### SELECTED EXTRACT

5 . India’s Water Census


Context: The Ministry of Jal Shakti has released the report of India’s first water bodies census, a comprehensive data base of ponds, tanks, lakes, and reservoirs in the country. The census was conducted in 2018-19 and enumerated more than 2.4 million water bodies across all states and Union Territories.

How is a ‘water body’ defined?

  • The Water Bodies: First Census Report considers “all natural or man-made units bounded on all sides with some or no masonry work used for storing water for irrigation or other purposes (e.g. industrial, pisciculture, domestic/ drinking, recreation, religious, ground water recharge etc.)” as water bodies. The water bodies “are usually of various types known by different names like tank, reservoirs, ponds etc.”, it says.
  • According to the report, “A structure where water from ice-melt, streams, springs, rain or drainage of water from residential or other areas is accumulated or water is stored by diversion from a stream, nala or river will also be treated as water body.”
  • As per the report, West Bengal’s South 24 Pargana has been ranked as the district having the highest (3.55 lakh) number of water bodies across the country. The district is followed by Andhra Pradesh’s Ananthapur (50,537) and West Bengal’s Howrah (37,301).

So did the census cover all water bodies that fit this definition?

  • No. Seven specific types of water bodies were excluded from the count.
  • They were: 1) oceans and lagoons; 2) rivers, streams, springs, waterfalls, canals, etc. which are free flowing, without any bounded storage of water; 3) swimming pools; 4) covered water tanks created for a specific purpose by a family or household for their own consumption; 5) a water tank constructed by a factory owner for consumption of water as raw material or consumable; 6) temporary water bodies created by digging for mining, brick kilns, and construction activities, which may get filled during the rainy season; and 7) pucca open water tanks created only for cattle to drink water.

What is the need of the Water body Census?

  • The Centre earlier maintained a database of water bodies that were getting central assistance under the scheme of Repair, Renovation and Restoration (RRR) of water bodies.
  • In 2016, a Standing Committee of Parliament pointed to the need to carry out a separate census of water bodies. The government then commissioned the first census of water bodies in 2018-19 along with the sixth Minor Irrigation (MI) census.
  • The objective was to collect information “on all important aspects of the subject including their size, condition, status of encroachments, use, storage capacity, status of filling up of storage etc.”, according to the census report.

How were the census data collected?

  • According to the report, “traditional methodology, i.e., paper-based schedules, were canvassed both for rural and urban areas. A “village schedule”, “urban schedule” and “water body schedule” were canvassed, and a smart phone was used to “capture latitude, longitude and photo of water bodies”,

What does the census reveal about encroachment of water bodies?

  • The census found that 1.6% of enumerated water bodies — 38,496 out of 24,24,540 — had been encroached upon. More than 95% of these were in rural areas — which is logical because more than 97% of the water bodies covered by the census were in the rural areas. In almost 63% of encroached water bodies, less than a quarter of the area was under encroachment; in about 12% water bodies, more than three-quarters of the area was under encroachment.
  • Uttar Pradesh accounted for almost 40% (15,301) of water bodies under encroachment, followed by Tamil Nadu (8,366) and Andhra Pradesh (3,920). No encroachment was reported from West Bengal, Sikkim, Arunachal Pradesh, and Chandigarh.

######
### SOURCE MATERIAL

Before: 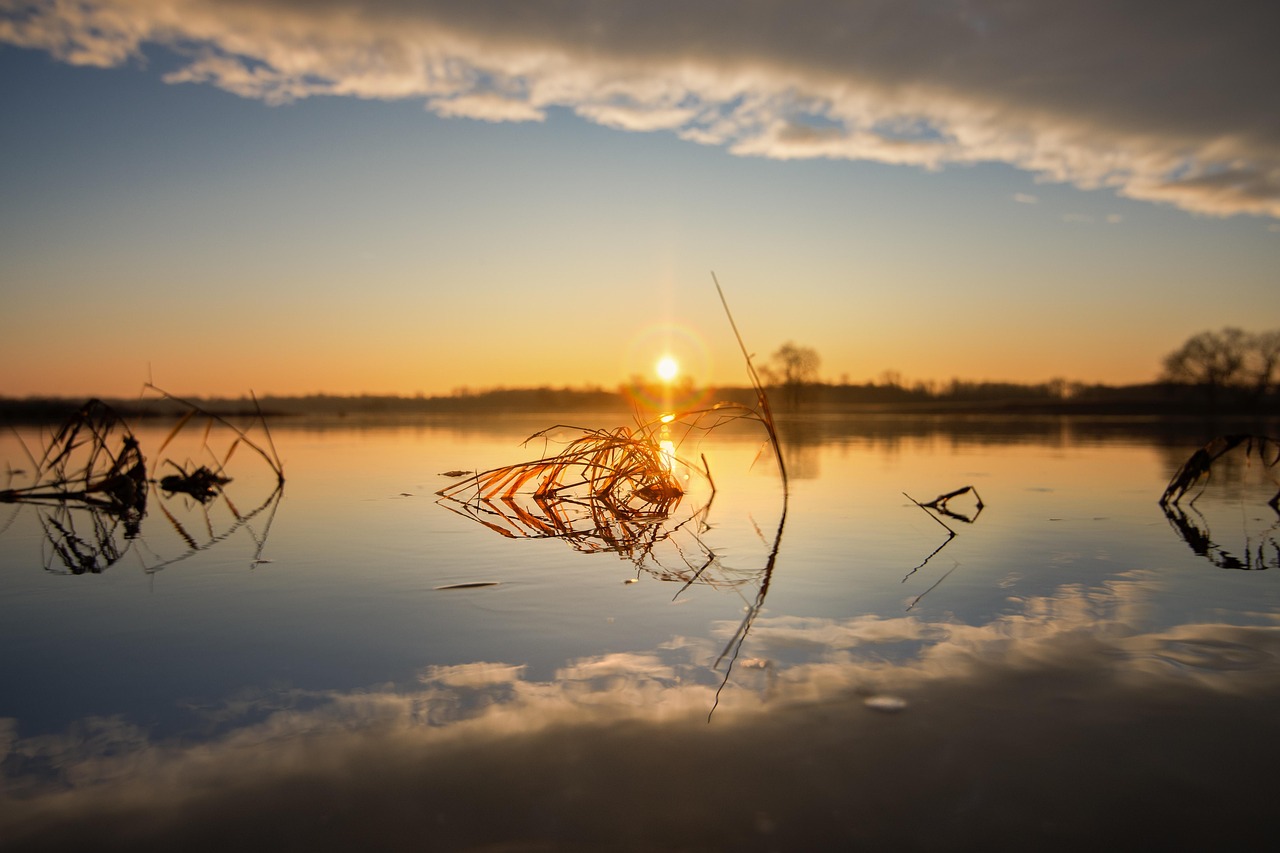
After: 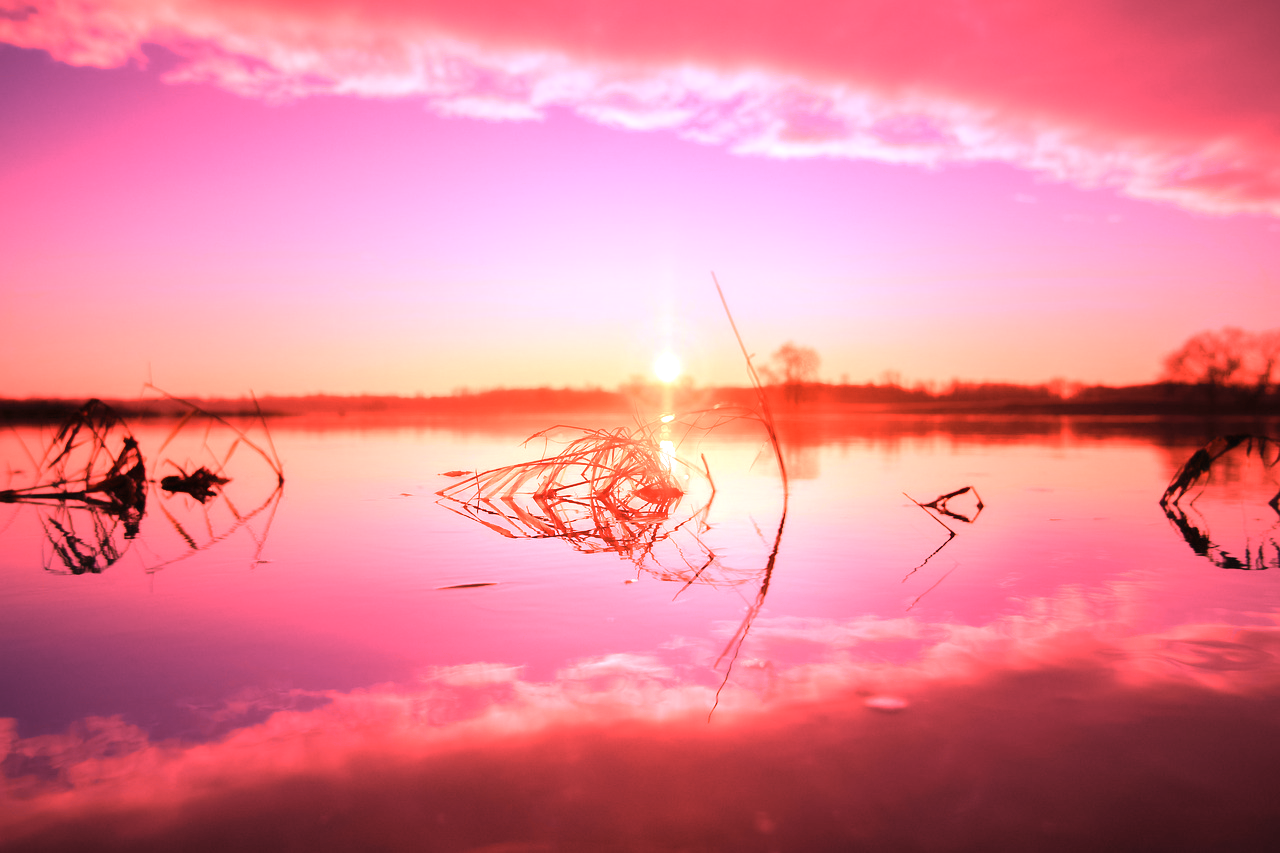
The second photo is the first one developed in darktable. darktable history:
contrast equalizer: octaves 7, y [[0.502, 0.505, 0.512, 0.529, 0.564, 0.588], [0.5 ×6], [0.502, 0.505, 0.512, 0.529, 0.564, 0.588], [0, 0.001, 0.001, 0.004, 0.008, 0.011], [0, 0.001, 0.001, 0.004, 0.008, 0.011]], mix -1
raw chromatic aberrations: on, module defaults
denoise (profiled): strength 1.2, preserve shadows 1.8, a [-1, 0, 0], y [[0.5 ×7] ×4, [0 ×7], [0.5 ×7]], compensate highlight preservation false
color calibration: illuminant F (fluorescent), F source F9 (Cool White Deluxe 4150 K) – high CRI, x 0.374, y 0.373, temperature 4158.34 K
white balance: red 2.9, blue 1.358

######

ACTIVITIES:
A) List the places from which the water census text says no encroachment was reported.
B) Please write out the part of the water census text starting with "What is the" and going on through "Irrigation (MI) census.".

ANSWERS TO THE EXERCISE:
A) West Bengal, Sikkim, Arunachal Pradesh, Chandigarh

B)
What is the need of the Water body Census?

  • The Centre earlier maintained a database of water bodies that were getting central assistance under the scheme of Repair, Renovation and Restoration (RRR) of water bodies.
  • In 2016, a Standing Committee of Parliament pointed to the need to carry out a separate census of water bodies. The government then commissioned the first census of water bodies in 2018-19 along with the sixth Minor Irrigation (MI) census.